And it will hang until the Timeout is reached, maybe It wont even try to connect ? I'm not really sure what is happening here TBH.

Ok, further testing results.

I run wireshark to see if connections are even made to the target site, and they are, once.

The scanner send this:

GET / HTTP/1.1
Host: 127.0.0.1:8080
User-Agent: Mozilla/5.0 (Macintosh; Intel Mac OS X 10_10_4) AppleWebKit/537.36 (KHTML, like Gecko) Chrome/44.0.2403.107 Safari/537.36
Accept-Encoding: gzip

Gets back 200OK with bunch of data, and nada, it just idles until timeout is reached.

HTTP/1.1 200 OK
Content-type: text/html
Content-length: 2092
Connection: keep-alive

<!DOCTYPE html PUBLIC "-//W3C//DTD XHTML 1.0 Transitional//EN" "http://www.w3.org/TR/xhtml1/DTD/xhtml1-transitional.dtd">
<html xmlns="http://www.w3.org/1999/xhtml">
<head>
<meta http-equiv="Content-Type" content="text/html; charset=UTF-8" />
<title>Login Page</title>

<!-- Bootstrap.min v CSS -->
<link href="/css/bootstrap.min.css" rel="stylesheet">

<!-- Bootstrap Core CSS -->
<link href="/css/bootstrap.css" rel="stylesheet">

</head>

<body>
    <br />
        <!-- Begin Page Content -->
        <div id="container" class="container">
            <div class="row">
                <div class="col-md-4 col-md-offset-4">
                    <div class="login-panel panel panel-default">
                        <div class="panel-heading">
                            <h3 class="panel-title">RSAccess Login</h3>
                        </div>                
                            <div class="panel-body">          
                                <form action="/login/create" method="post">
                                    <fieldset>
                                        <div class="form-group">
                                            <label for="loginmsg"></label>
                                            <label for="username">Username:</label>
                                            <input class="form-control" type="text" id="username" name="username">
                                        </div>
                                        <div class="form-group">
                                            <label for="password">Password:</label>
                                            <input class="form-control" type="password" id="password" name="password">
                                        </div>
                                            <input class="btn-primary btn btn-block" type="submit" value="Login">
                                    </felsser>
                                </form>
                            </div>
                    </div>
                </div>
            </div>
        </div>
</body>
</html>

Looking at wireshark, it seems it keeps sending TCP Keep-alive though ...
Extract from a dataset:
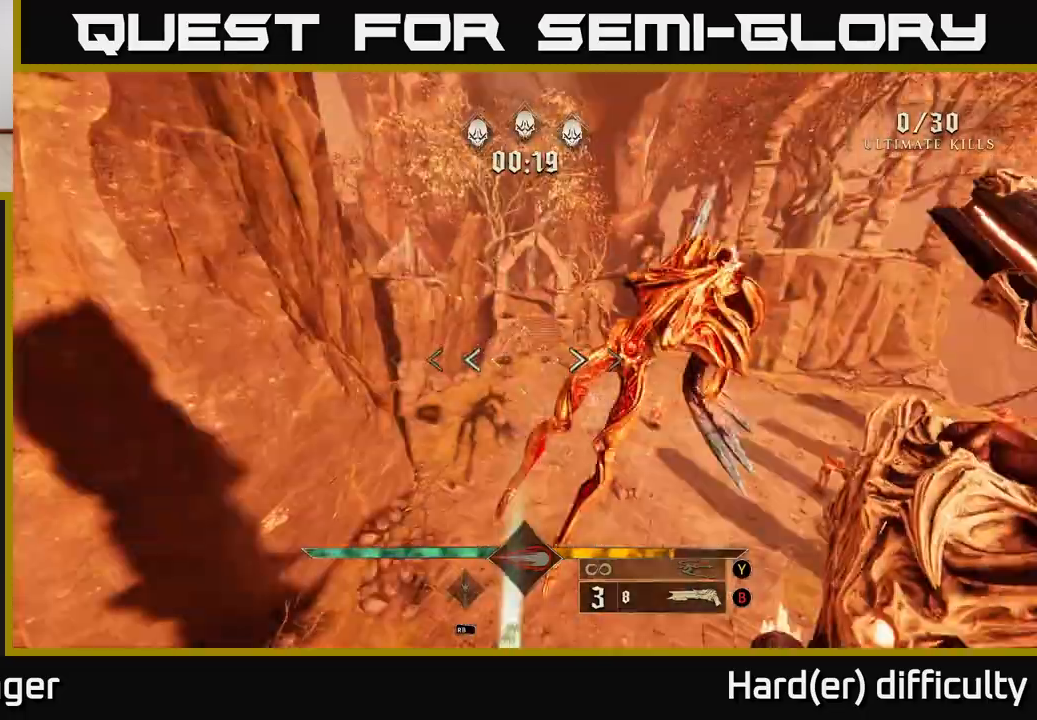
{"buttons": [], "left_stick": "up-right", "right_stick": "center", "events": [[133, "left_stick", "up-right"], [167, "right_stick", "right"], [267, "right_stick", "center"], [367, "X", "down"], [450, "X", "up"]]}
I am trying to reproduce the case there. Are you using phantomjs v2?

@yukinying Yeha, using Arch Linux so --> phantomjs-2.0.0-4-x86_64

I'm having the same issue as @bararchy.

I've tried to run phantomjs with your render.js file on a test site and it works, it returns instantly.

However, when you are running phantomjs you are also passing an extra parameter (a json with headers and stuff) and i suspect this is causing phantomjs to timeout.

@bararchy, thanks for providing the detail. I think I have located an incorrect channel message ordering in the phantomjs.go and I will start fixing it.

@harisec, thanks. I will try to run a few tests to validate that.

Hi, I have deployed the fixes. Please let me know if the usability looks better. We will add more usability enhancement soon.

Thank you very much for the update @yukinying.

I've just installed your update. Unfortunately, it doesn't solve my problem. Maybe I didn't installed something properly, but a colleague of mine has the same issue.

The issue I keep having is that PhantomjsRenderer.Do always finishes with a Timeout. I've tried to adjust the Timeout values from the code as you've described above but it didn't solved the issue (it doesn't work even with 60 seconds as timeout).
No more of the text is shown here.